Secondo il manager di ShareNow, “c’è un grande problema di overregulation che taglia le gambe allo sviluppo di questo settore, che invece potrebbe giocare un ruolo decisivo nel raggiungimento degli obiettivi dell’agenda 2030, specie in tema di decarbonizzazione e di limitazione degli inquinanti. Si pensi che secondo uno studio di Fleet&Mobility, solo a Roma 20mila auto di carsharing toglierebbero dalla strada 220mila auto private. Un potenziale enorme che rimane inespresso”.
Le richieste di Assosharing: agevolazioni fiscali e più infrastrutture
A questo proposito Assosharing, la principale associazione di settore, porta sul tavolo una serie di richieste: portare l’IVA dal 22 al 10% (come per TPL e Ncc), azzerare i canoni per favorire gli investimenti e garantire un buon livello infrastrutturale. In particolare, dice l’Associazione, servono parcheggi dedicati ai mezzi in sharing in un numero almeno pari ai mezzi autorizzati, un aumento delle colonnine di ricarica ad un livello accettabile prima di imporre le elettrificazioni delle flotte e altre misure che possono favorire la mobilità condivisa.

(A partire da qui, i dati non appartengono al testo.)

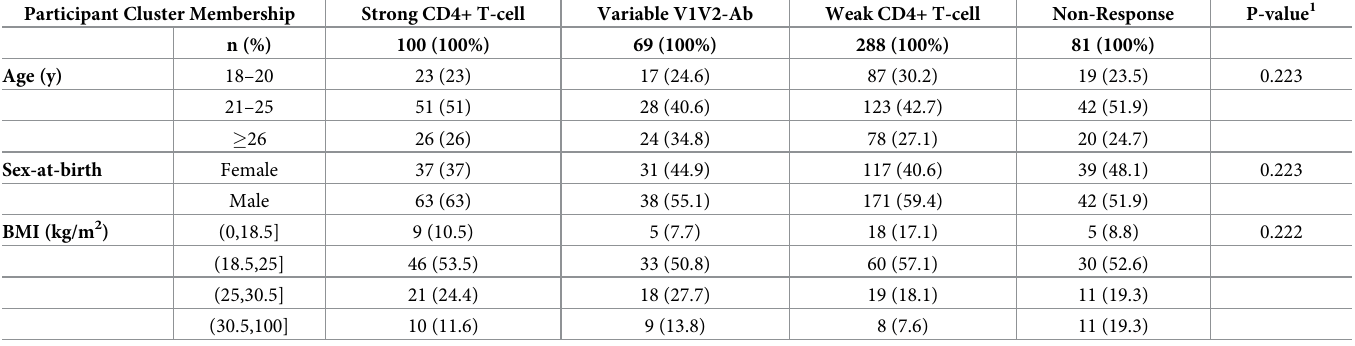
Table 2. Results from analyzing cluster membership with three demographic covariates (age, sex-at-birth and BMI), from 538 vaccine and placebo recipients in all three trials with 64 immune responses (shown in Fig 1). Participant Cluster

Insomma, a detta dei più, non è la fine dell’industria, anzi siamo in una fase matura, dove l’adoption continua a migliorare. Sono soprattutto i teenager, riporta la società Flucto, a contribuire all’aumento dell’utilizzo di forme di mobilità sostenibili e condivise. L’approccio multimodale alla mobilità è comunque sempre più frequente tra i cittadini, diminuendo gli spostamenti dei veicoli inquinanti in città e rendendo la mobilità urbana più fluida ed ecologica.